The Company’s ability to continue to fund its ongoing operations and continue as a going concern is dependent upon the sources of capital above and the renegotiation or refinancing of the RCF Loan. While the Company initially expected that the Laramide SPA would close by September 30, 2016, Laramide Resources has experienced delays in obtaining the necessary funding to close the transaction and, as a result, the Company and Laramide Resources agreed to extend the closing date to November 30, 2016. Based on continued discussions with Laramide Resources and the payment of the $250,000 extension fee, the Company believes that the funding will be in place to close by November 30, 2016. In addition, factors such as the Company’s market capitalization, current share price, volatility of trading volume and potential to fall below the reference price under the CSPA ($0.50 per share) may make it difficult for the Company to fully utilize the $6.3 million available under the CSPA. Therefore, the Company may need to raise additional capital from other sources. The Company is currently evaluating its options with respect to the RCF Loan and continues to explore opportunities to further monetize its non-core assets and identify ways to reduce its cash expenditures.

 

The Company has been successful at raising capital in the past, most recently with the completion of registered direct offerings on April 4, 2016 and February 4, 2016 for gross proceeds of $1.25 million and $0.8 million, respectively, and two registered direct offerings during 2015 which occurred on December 18, 2015 and March 6, 2015 for aggregate net proceeds of $6.1 million. In addition, the Company was able to successfully raise capital in 2013 and 2014 through debt and equity fundraising efforts.
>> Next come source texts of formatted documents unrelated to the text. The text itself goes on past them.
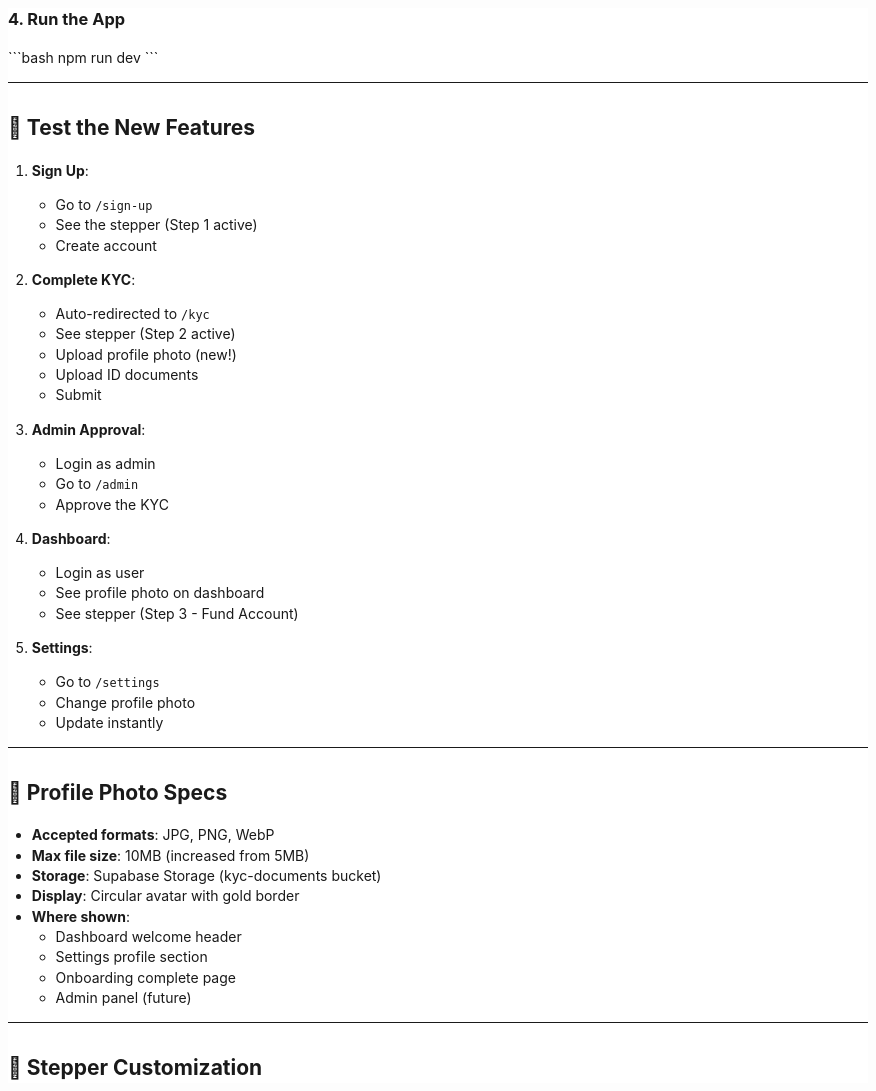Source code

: ### 4. Run the App
\`\`\`bash
npm run dev
\`\`\`

---

## 🎯 Test the New Features

1. **Sign Up**:
   - Go to `/sign-up`
   - See the stepper (Step 1 active)
   - Create account

2. **Complete KYC**:
   - Auto-redirected to `/kyc`
   - See stepper (Step 2 active)
   - Upload profile photo (new!)
   - Upload ID documents
   - Submit

3. **Admin Approval**:
   - Login as admin
   - Go to `/admin`
   - Approve the KYC

4. **Dashboard**:
   - Login as user
   - See profile photo on dashboard
   - See stepper (Step 3 - Fund Account)

5. **Settings**:
   - Go to `/settings`
   - Change profile photo
   - Update instantly

---

## 📸 Profile Photo Specs

- **Accepted formats**: JPG, PNG, WebP
- **Max file size**: 10MB (increased from 5MB)
- **Storage**: Supabase Storage (kyc-documents bucket)
- **Display**: Circular avatar with gold border
- **Where shown**:
  - Dashboard welcome header
  - Settings profile section
  - Onboarding complete page
  - Admin panel (future)

---

## 🎨 Stepper Customization
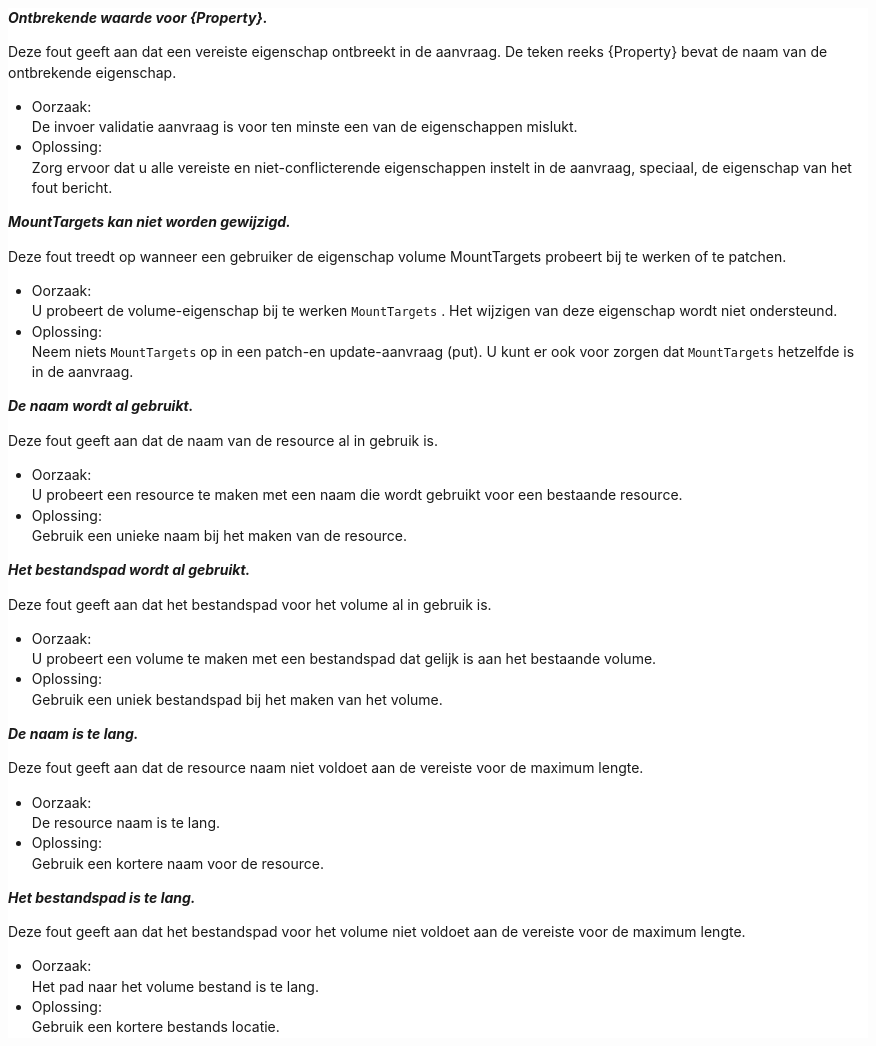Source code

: ***Ontbrekende waarde voor {Property}.***

Deze fout geeft aan dat een vereiste eigenschap ontbreekt in de aanvraag. De teken reeks {Property} bevat de naam van de ontbrekende eigenschap.

* Oorzaak:   
De invoer validatie aanvraag is voor ten minste een van de eigenschappen mislukt.
* Oplossing:   
Zorg ervoor dat u alle vereiste en niet-conflicterende eigenschappen instelt in de aanvraag, speciaal, de eigenschap van het fout bericht.

***MountTargets kan niet worden gewijzigd.***

Deze fout treedt op wanneer een gebruiker de eigenschap volume MountTargets probeert bij te werken of te patchen.

* Oorzaak:   
U probeert de volume-eigenschap bij te werken `MountTargets` . Het wijzigen van deze eigenschap wordt niet ondersteund.
* Oplossing:   
Neem niets `MountTargets` op in een patch-en update-aanvraag (put).  U kunt er ook voor zorgen dat `MountTargets` hetzelfde is in de aanvraag.

***De naam wordt al gebruikt.***

Deze fout geeft aan dat de naam van de resource al in gebruik is.

* Oorzaak:   
U probeert een resource te maken met een naam die wordt gebruikt voor een bestaande resource.
* Oplossing:   
Gebruik een unieke naam bij het maken van de resource.

***Het bestandspad wordt al gebruikt.***

Deze fout geeft aan dat het bestandspad voor het volume al in gebruik is.

* Oorzaak:   
U probeert een volume te maken met een bestandspad dat gelijk is aan het bestaande volume.
* Oplossing:   
Gebruik een uniek bestandspad bij het maken van het volume.

***De naam is te lang.***

Deze fout geeft aan dat de resource naam niet voldoet aan de vereiste voor de maximum lengte.

* Oorzaak:   
De resource naam is te lang.
* Oplossing:   
Gebruik een kortere naam voor de resource.

***Het bestandspad is te lang.***

Deze fout geeft aan dat het bestandspad voor het volume niet voldoet aan de vereiste voor de maximum lengte.

* Oorzaak:   
Het pad naar het volume bestand is te lang.
* Oplossing:   
Gebruik een kortere bestands locatie.
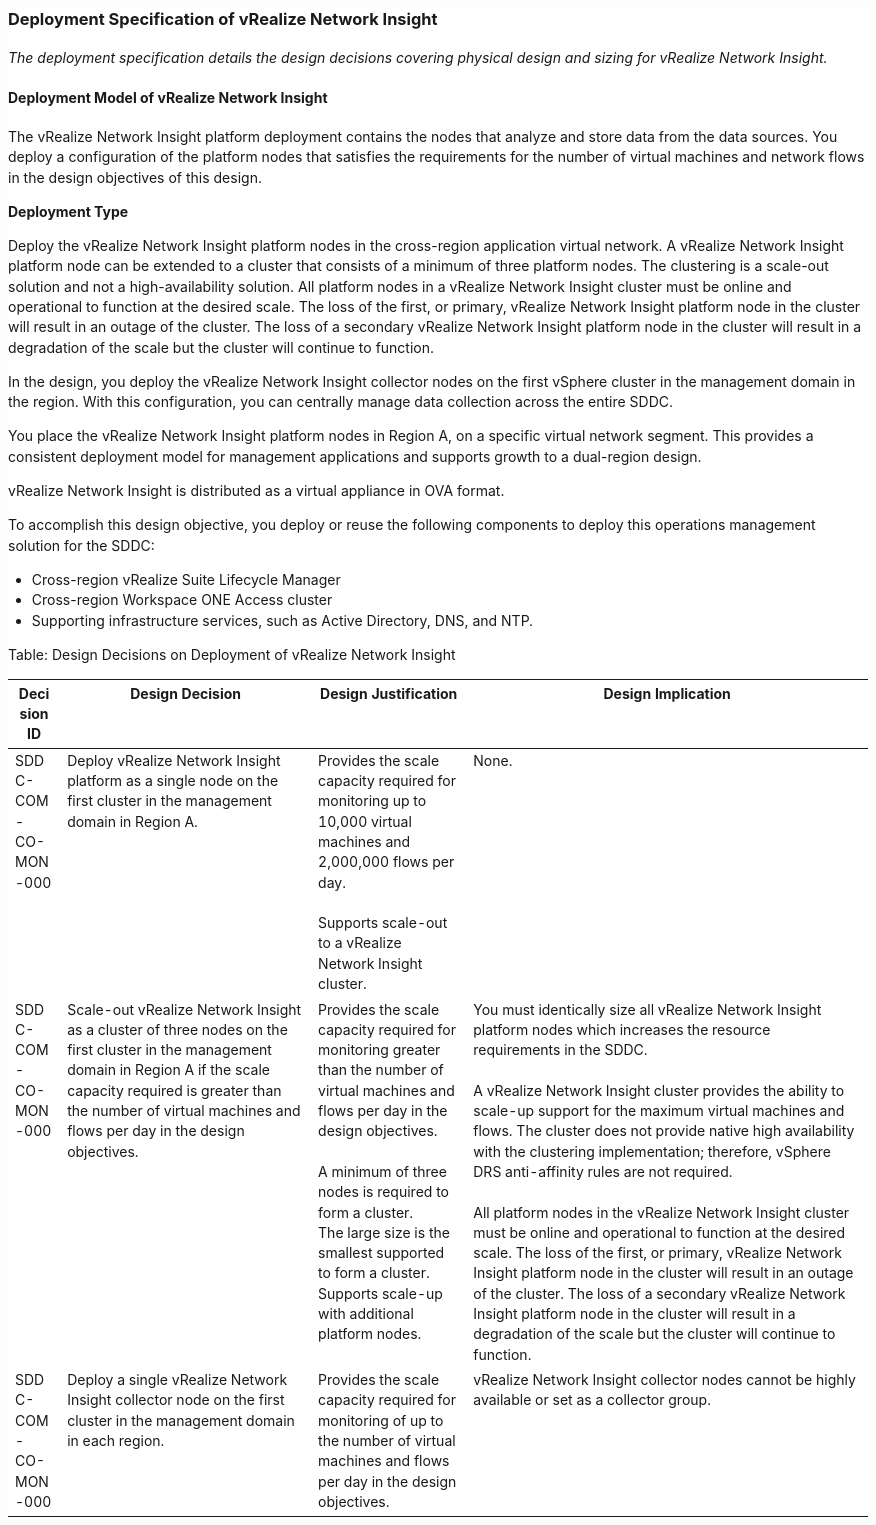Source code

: ### Deployment Specification of vRealize Network Insight

_The deployment specification details the design decisions covering physical design and sizing for vRealize Network Insight._

#### **Deployment Model of vRealize Network Insight**

The vRealize Network Insight platform deployment contains the nodes that analyze and store data from the data sources. You deploy a configuration of the platform nodes that satisfies the requirements for the number of virtual machines and network flows in the design objectives of this design.

**Deployment Type**

Deploy the vRealize Network Insight platform nodes in the cross-region application virtual network. A vRealize Network Insight platform node can be extended to a cluster that consists of a minimum of three platform nodes. The clustering is a scale-out solution and not a high-availability solution. All platform nodes in a vRealize Network Insight cluster must be online and operational to function at the desired scale. The loss of the first, or primary, vRealize Network Insight platform node in the cluster will result in an outage of the cluster. The loss of a secondary vRealize Network Insight platform node in the cluster will result in a degradation of the scale but the cluster will continue to function.

In the design, you deploy the vRealize Network Insight collector nodes on the first vSphere cluster in the management domain in the region. With this configuration, you can centrally manage data collection across the entire SDDC.

You place the vRealize Network Insight platform nodes in Region A, on a specific virtual network segment. This provides a consistent deployment model for management applications and supports growth to a dual-region design.

vRealize Network Insight is distributed as a virtual appliance in OVA format.

To accomplish this design objective, you deploy or reuse the following components to deploy this operations management solution for the SDDC:

- Cross-region vRealize Suite Lifecycle Manager
- Cross-region Workspace ONE Access cluster
- Supporting infrastructure services, such as Active Directory, DNS, and NTP.

Table: Design Decisions on Deployment of vRealize Network Insight

**Decision ID** | **Design Decision** | **Design Justification** | **Design Implication**
---------|----------|---------|---------
SDDC-COM-CO-MON-000 | Deploy vRealize Network Insight platform as a single node on the first cluster in the management domain in Region A. | Provides the scale capacity required for monitoring up to 10,000 virtual machines and 2,000,000 flows per day. <br/><br/> Supports scale-out to a vRealize Network Insight cluster. | None.
SDDC-COM-CO-MON-000 | Scale-out vRealize Network Insight as a cluster of three nodes on the first cluster in the management domain in Region A if the scale capacity required is greater than the number of virtual machines and flows per day in the design objectives. | Provides the scale capacity required for monitoring greater than the number of virtual machines and flows per day in the design objectives. <br/><br/> A minimum of three nodes is required to form a cluster. <br/> The large size is the smallest supported to form a cluster. <br/> Supports scale-up with additional platform nodes. | You must identically size all vRealize Network Insight platform nodes which increases the resource requirements in the SDDC. <br/><br/> A vRealize Network Insight cluster provides the ability to scale-up support for the maximum virtual machines and flows. The cluster does not provide native high availability with the clustering implementation; therefore, vSphere DRS anti-affinity rules are not required. <br/><br/> All platform nodes in the vRealize Network Insight cluster must be online and operational to function at the desired scale. The loss of the first, or primary, vRealize Network Insight platform node in the cluster will result in an outage of the cluster. The loss of a secondary vRealize Network Insight platform node in the cluster will result in a degradation of the scale but the cluster will continue to function.
SDDC-COM-CO-MON-000 | Deploy a single vRealize Network Insight collector node on the first cluster in the management domain in each region. | Provides the scale capacity required for monitoring of up to the number of virtual machines and flows per day in the design objectives. | vRealize Network Insight collector nodes cannot be highly available or set as a collector group.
Specifically, the Company completed a registered direct offering in February 2014 for net proceeds of $9.3 million and procured the RCF Loan in November 2013 that provided the Company with $8.0 million in cash, which debt matures on December 31, 2016.

 

While the Company has been successful in the past raising funds through equity and debt financings as well as through the sale of non-core assets, no assurance can be given that additional financing will be available to it in amounts sufficient to meet the Company’s needs, including upon the maturity of our outstanding debt, or on terms acceptable to the Company. In the event funds are not available, the Company may be required to materially change its business plans and it could default under the RCF Loan.